Fans, though, latched on, and by the tip of the Nineteen Nineties the group had landed dozens of singles on the British charts — “People Are People” (1984) and “Personal Jesus” (1989) were among the many more successful, also charting in america — and it was filling big arenas.
Onstage, Mr. Fletcher was the least flashy member of the group. And he was self-deprecating about his role.
“Martin’s the songwriter, Alan’s the great musician, Dave’s the vocalist, and I bum around,” he said in “Depeche Mode: 101,” a 1989 documentary.
But Michael Pagnotta, a SiriusXM Volume host who for much of the Nineteen Nineties was the band’s publicist, said that offstage, Mr. Fletcher was the glue that held the band together, desirous to put it on the market, keeping track of business and financial matters and infrequently serving as the primary point of contact when a tour brought it to a latest city.

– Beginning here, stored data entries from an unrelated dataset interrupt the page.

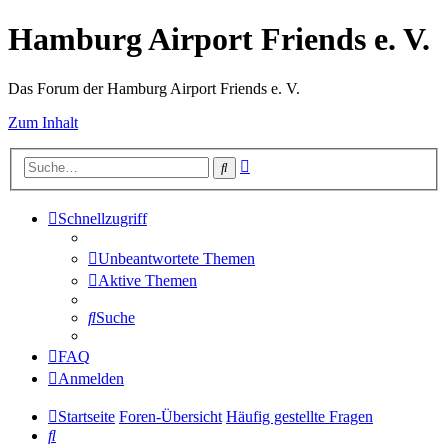
Hamburg Airport Friends e. V.
Das Forum der Hamburg Airport Friends e. V.
Zum Inhalt
Erweiterte
Suche
Suche
Schnellzugriff
Unbeantwortete Themen
Aktive Themen
Suche
FAQ
Anmelden
Startseite
Foren-Übersicht
Häufig gestellte Fragen
Suche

“Andy Fletcher was the center of Depeche Mode,” Mr. Pagnotta said in an announcement. “A real believer within the band and their music. His keen musical and business instincts helped Depeche develop into one of the vital popular and influential bands of their generation and helped carry all of them the method to the Rock & Roll Hall of Fame. Not bad for a boy from Basildon.”
That Hall of Fame induction got here in 2020, the band having first been nominated in 2017 — a nomination that Mr. Fletcher never expected, since an electronic band didn’t fit the guitar-and-drums model that traditionally defined rock ’n’ roll.
“To be honest, we were surprised,” he said of the initial nomination in a 2017 interview with The Associated Press. “We never aimed to be in it. We predict, ‘An electronic band within the rock ‘n’ roll hall?’”
Andrew Fletcher was born on July 8, 1961, in Nottingham, England, and, just like the band’s other founders, grew up in a working-class family in Basildon. He and Mr. Clarke met when each were within the Boys’ Brigade, a Christian youth organization. They formed a band, Composition of Sound, in 1980 and shortly invited one other acquaintance, Mr. Gore, to hitch because, as Mr. Gore put it later, he was “certainly one of the few people in Basildon who had a synthesizer.”
Later that 12 months Mr. Gahan joined as featured vocalist, bringing a way of favor and a latest name, Depeche Mode. Daniel Miller of Mute Records signed the group, and its popularity began to grow, not only in England but in addition in East and West Germany and other countries.
“Violator,” certainly one of the band’s most successful albums, got here out in 1989, and, riding its popularity, Depeche Mode played Radio City Music Hall in Manhattan the following 12 months.
“The band’s music, made by synthesizers, is loud washes of sound driven by a dance beat,” Peter Watrous wrote in The Times. “Jet engines roar. Cliffs collapse, dams break. An occasional guitar peeps out from behind the wreckage. All is magnified, and the dance beat, occasionally influenced by house music and hip-hop, continues.
“At Radio City, the audience stood in the course of the whole show and continuously needed to be kept from dancing within the aisles.”
In 2017 the group released its 14th studio album, “Spirit.”
Mr. Fletcher’s survivors include his wife, Gráinne Mullan, and their children, Megan and Joe.